Long ago, Schumpeter observed that capitalism would devolve into managerialism -- and we're seeing a parallel process as government-by-the-people devolves into the Administrative or Therapeutic State.
In an essay on "Moral Clarity," Masha Gessen derides those who believe that "The story of the United States [can best be] told primarily as one of a nation of immigrants, the story of a society that, over time, enfranchised an ever great number of its members, and where the arc of history has bent toward justice" -- proclaiming that "Donald Trump has dislodged the story of this country as a nation of immigrants on an inexorable path toward justice and equality, guaranteed by a commitment to individual liberties."
Gessen is dreadfully off-base! This model hasn't been permanently dislodged; in fact, it applies to Latino and Asian immigrants (as, not that long ago, it applied [respectively] to Italians and Jews). (So much for the "People of Color" trope! So much for "whiteness"!)
As for (legal vs illegal) immigration itself?
I'm disappointed that -- after delivering a strong State of the Union speech -- Joe Biden felt obliged to backpedal on his use of the word "illegal." Laken Riley's killer was in this country illegally. "Undocumented"? It wasn't as if he'd merely forgotten to fill out some paperwork! This could have been Biden's "Sister Souljah" moment, and in the end, he blew it -- demonstrating, yet again, how readily he gets pushed around by the wokesters.
While some obsess on "the deadly January 6 insurrection," I watched the sacking of Oakland Chinatown from my very own window, at my very doorstep, during the Summer of Floyd -- leaving many mom-and-pop storefronts permanently boarded up. In contrast, January 6, as seen on TV, ultimately proved to be the end of American democracy no more than the Yippies' antics at the Stock Exchange were the death knell of capitalism. So much for "the Rule of Law."
It's really about agency. I've been destitute and homeless, but I've never felt prompted to mug a Chinese grandma (nor to live in an encampment). (There's always someplace else to go, another way to approach life: so much for "root causes"!) The streets are strewn with garbage, broken glass and potholes, but we're told that the true enemy is "traffic violence" (i.e., people with cars)...
And when an intruder (cast as a "migrant") dies while trying to scale a fence, we're supposed to blame the fence?
So don't go into the barrio touting the pseudo-word "Latinx." And -- as one who's fought all my adult life to advance a recognition that there's nothing “Queer" about same-sex attraction -- don't come around calling me "Queer" (amid endless tirades on the need for "gender affirming" [i.e., sex-denying] "care").
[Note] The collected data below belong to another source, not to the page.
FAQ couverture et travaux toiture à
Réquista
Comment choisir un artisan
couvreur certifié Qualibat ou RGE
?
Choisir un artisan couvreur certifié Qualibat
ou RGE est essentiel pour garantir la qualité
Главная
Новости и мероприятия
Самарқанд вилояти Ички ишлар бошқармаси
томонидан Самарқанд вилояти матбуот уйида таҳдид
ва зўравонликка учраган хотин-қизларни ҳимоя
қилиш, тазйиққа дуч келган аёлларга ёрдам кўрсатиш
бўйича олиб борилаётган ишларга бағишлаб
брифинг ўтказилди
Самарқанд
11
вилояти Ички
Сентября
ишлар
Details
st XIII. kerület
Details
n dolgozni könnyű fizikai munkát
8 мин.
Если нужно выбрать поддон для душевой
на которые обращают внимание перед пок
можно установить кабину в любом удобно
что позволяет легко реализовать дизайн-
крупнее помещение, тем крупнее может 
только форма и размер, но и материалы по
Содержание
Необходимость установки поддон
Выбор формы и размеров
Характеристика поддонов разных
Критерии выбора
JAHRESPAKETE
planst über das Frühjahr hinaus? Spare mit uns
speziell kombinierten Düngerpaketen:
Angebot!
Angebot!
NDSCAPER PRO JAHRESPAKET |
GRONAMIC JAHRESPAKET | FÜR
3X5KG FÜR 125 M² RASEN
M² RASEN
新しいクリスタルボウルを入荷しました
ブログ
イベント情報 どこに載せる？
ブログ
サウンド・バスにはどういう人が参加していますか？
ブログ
I'm attracted to other guys; I've never hidden that fact, and as a unique individual, I'm proud (as my parents raised me) simply to be myself. I never signed on to "smash cisheteropatriarchy" in the name of some Brave New World.
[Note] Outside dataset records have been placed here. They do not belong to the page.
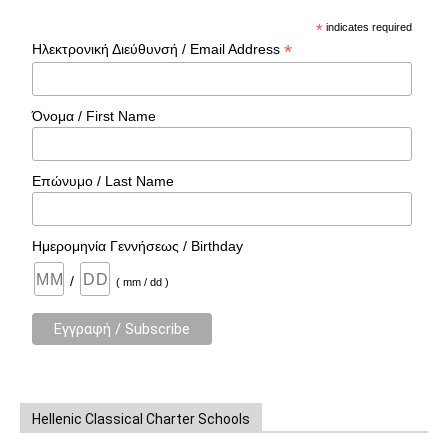
*
indicates required
*
Ηλεκτρονική Διεύθυνσή / Email Address
Όνομα / First Name
Επώνυμο / Last Name
Ημερομηνία Γεννήσεως / Birthday
/
( mm / dd )
Hellenic Classical Charter Schools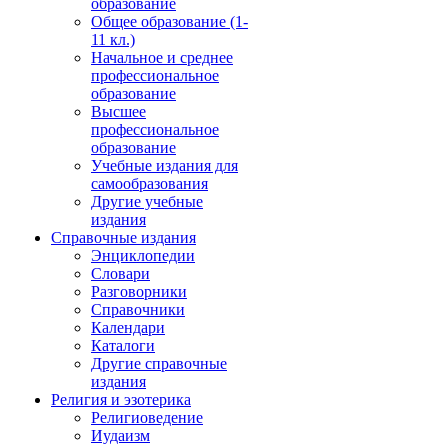
образование
Общее образование (1-
11 кл.)
Начальное и среднее
профессиональное
образование
Высшее
профессиональное
образование
Учебные издания для
самообразования
Другие учебные
издания
Справочные издания
Энциклопедии
Словари
Разговорники
Справочники
Календари
Каталоги
Другие справочные
издания
Религия и эзотерика
Религиоведение
Иудаизм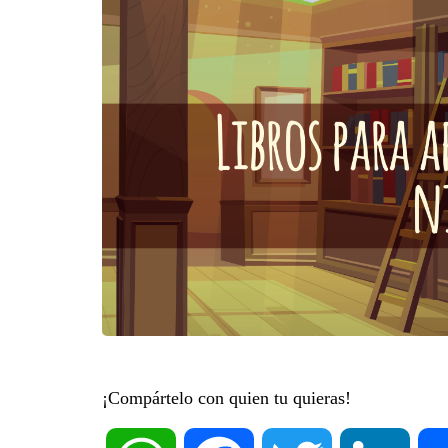
¡Compártelo con quien tu quieras!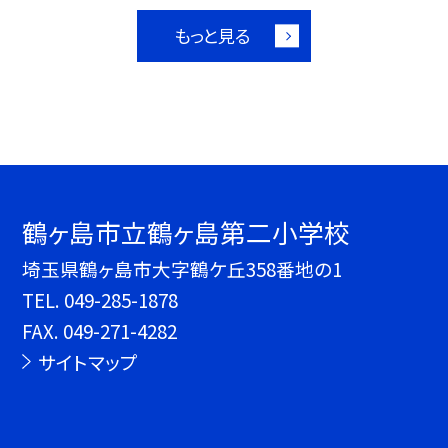
もっと見る
鶴ヶ島市立鶴ヶ島第二小学校
埼玉県鶴ヶ島市大字鶴ケ丘358番地の1
TEL.
049-285-1878
FAX. 049-271-4282
サイトマップ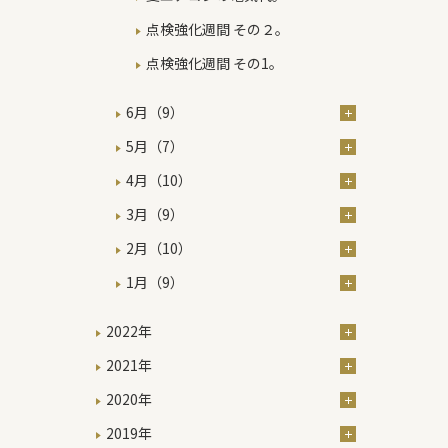
点検強化週間 その２。
点検強化週間 その1。
6月（9）
5月（7）
4月（10）
3月（9）
2月（10）
1月（9）
2022年
2021年
2020年
2019年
Much of the problem arises with the contempt for the so-called "petty"-bourgeoisie that the oligarchs share with the left. "Our most vulnerable" are used as a scourge on the aspirations of an ever-shrinking, beleaguered middle class. We're held to be in "complicity," beholden to the would-be arbiters of the Oppression Olympics.
And so -- as we're encouraged to pick each other to pieces over "pronouns" and "privilege" -- the oligarchs keep laughing all the way to the bank.
If that's what's become of liberalism, we're in deeper trouble than the author of this article seems to realize. Instead, we get his own conspiracy theories. In lieu of inspiration, we get fear.
Sorry, you have it so backward!! I know that is intentional, I hope the world catches on before it is too late!!